• **Directions**: In the records below, find the line with "15 July 2021" and the line with "Sustainable Food Places proposal". Print both exactly, along with every line between them, and no other line.

Stored records:
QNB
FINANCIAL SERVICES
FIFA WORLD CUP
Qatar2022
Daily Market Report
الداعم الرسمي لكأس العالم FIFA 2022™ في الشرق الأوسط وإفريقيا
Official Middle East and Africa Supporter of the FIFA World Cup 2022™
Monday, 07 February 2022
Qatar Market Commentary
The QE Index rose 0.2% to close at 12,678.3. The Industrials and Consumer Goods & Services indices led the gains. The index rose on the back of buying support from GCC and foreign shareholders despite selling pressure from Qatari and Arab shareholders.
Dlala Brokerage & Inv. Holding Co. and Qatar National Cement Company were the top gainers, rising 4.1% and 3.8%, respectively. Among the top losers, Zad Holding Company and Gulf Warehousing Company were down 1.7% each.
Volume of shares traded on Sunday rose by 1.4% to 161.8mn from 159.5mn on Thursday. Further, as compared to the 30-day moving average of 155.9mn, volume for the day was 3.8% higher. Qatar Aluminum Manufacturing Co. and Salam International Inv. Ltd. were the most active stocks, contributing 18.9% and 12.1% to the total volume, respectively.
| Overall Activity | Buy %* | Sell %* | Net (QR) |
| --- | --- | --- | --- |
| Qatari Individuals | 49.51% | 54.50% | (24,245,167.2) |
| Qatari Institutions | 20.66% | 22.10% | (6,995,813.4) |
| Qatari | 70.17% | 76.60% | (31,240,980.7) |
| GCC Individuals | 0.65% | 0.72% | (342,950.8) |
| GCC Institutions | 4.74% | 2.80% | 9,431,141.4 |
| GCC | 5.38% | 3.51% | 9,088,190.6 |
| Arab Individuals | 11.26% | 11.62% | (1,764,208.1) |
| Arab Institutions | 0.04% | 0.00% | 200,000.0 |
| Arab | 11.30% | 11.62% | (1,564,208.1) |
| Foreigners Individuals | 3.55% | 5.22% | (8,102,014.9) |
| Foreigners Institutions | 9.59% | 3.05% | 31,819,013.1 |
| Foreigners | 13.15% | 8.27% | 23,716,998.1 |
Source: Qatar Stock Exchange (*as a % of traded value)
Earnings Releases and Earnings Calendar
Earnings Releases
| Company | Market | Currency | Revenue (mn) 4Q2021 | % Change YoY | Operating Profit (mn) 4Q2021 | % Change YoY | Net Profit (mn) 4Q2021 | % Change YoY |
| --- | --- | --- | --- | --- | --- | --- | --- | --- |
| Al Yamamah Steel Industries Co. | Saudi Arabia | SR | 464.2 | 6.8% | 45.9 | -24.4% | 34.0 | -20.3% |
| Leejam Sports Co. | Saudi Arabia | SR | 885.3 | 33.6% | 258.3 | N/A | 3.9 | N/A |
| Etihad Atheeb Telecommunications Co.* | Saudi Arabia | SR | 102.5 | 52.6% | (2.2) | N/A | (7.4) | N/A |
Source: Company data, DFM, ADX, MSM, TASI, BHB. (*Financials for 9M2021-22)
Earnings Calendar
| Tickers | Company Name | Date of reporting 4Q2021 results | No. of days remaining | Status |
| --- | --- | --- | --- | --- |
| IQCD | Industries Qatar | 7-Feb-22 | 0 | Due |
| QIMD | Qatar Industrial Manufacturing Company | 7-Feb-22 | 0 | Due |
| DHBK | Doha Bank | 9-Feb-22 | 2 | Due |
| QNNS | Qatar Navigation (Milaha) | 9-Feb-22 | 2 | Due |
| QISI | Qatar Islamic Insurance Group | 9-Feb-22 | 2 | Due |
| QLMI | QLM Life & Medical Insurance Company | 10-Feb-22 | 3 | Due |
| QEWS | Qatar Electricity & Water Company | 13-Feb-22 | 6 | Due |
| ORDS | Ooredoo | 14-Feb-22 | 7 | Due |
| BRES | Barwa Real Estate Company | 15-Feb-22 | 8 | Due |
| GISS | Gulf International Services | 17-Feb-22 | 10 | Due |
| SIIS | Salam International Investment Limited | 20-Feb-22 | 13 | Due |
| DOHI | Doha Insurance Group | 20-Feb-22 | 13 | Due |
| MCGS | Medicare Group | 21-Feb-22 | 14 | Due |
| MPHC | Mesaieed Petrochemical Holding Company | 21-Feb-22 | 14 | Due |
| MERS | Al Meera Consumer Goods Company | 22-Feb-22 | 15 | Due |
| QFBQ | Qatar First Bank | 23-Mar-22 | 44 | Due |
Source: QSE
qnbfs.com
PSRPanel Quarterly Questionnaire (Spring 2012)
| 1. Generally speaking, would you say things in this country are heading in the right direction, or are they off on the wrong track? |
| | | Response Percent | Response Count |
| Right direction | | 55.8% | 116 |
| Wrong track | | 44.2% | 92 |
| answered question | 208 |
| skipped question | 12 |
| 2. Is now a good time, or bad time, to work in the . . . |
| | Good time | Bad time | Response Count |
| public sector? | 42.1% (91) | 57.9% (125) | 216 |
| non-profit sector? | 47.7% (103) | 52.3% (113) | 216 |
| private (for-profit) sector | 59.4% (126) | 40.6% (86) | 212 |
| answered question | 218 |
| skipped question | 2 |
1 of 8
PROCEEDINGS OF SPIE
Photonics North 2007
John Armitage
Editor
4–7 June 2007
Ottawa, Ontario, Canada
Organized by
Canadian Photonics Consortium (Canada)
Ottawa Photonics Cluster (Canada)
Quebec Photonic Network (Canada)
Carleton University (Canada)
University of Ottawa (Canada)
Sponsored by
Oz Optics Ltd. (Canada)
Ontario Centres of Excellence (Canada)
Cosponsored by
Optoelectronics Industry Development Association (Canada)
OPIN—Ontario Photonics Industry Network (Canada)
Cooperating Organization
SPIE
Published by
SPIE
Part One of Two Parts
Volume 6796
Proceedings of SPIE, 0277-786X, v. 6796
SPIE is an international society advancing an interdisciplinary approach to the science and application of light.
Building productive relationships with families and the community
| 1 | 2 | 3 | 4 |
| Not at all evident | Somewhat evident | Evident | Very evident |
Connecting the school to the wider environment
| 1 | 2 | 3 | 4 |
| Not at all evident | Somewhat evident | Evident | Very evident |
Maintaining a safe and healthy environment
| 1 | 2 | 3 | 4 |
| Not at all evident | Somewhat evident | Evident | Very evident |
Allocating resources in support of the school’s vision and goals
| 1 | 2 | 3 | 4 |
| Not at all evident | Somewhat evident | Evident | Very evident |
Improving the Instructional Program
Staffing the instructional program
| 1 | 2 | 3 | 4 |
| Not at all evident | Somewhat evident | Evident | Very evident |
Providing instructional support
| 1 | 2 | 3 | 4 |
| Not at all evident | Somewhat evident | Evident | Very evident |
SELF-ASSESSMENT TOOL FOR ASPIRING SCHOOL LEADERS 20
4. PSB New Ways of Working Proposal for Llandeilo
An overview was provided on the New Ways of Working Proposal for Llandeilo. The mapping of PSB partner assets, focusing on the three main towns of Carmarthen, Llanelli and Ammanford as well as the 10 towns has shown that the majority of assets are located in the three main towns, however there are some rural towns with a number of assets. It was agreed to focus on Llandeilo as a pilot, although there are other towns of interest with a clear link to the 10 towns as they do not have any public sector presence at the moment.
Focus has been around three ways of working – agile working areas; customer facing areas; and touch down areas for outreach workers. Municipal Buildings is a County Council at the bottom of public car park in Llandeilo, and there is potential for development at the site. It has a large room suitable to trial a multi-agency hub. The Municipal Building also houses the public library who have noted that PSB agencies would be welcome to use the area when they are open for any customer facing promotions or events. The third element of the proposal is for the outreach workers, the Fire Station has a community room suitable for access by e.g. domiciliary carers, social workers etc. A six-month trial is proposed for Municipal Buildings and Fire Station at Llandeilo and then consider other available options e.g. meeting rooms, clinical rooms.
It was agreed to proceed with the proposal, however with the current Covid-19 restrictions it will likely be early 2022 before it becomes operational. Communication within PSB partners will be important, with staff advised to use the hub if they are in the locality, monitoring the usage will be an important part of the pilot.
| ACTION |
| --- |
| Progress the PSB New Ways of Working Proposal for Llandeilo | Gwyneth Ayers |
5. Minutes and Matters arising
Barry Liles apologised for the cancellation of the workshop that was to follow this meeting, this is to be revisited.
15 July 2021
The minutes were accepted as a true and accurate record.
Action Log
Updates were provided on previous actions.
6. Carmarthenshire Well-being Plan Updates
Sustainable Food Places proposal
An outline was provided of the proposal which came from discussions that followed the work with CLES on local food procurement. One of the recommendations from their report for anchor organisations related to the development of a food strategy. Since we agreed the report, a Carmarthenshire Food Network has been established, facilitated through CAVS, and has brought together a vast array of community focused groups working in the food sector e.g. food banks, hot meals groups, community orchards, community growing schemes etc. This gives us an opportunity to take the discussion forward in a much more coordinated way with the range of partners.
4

• **Answer box**:
15 July 2021
The minutes were accepted as a true and accurate record.
Action Log
Updates were provided on previous actions.
6. Carmarthenshire Well-being Plan Updates
Sustainable Food Places proposal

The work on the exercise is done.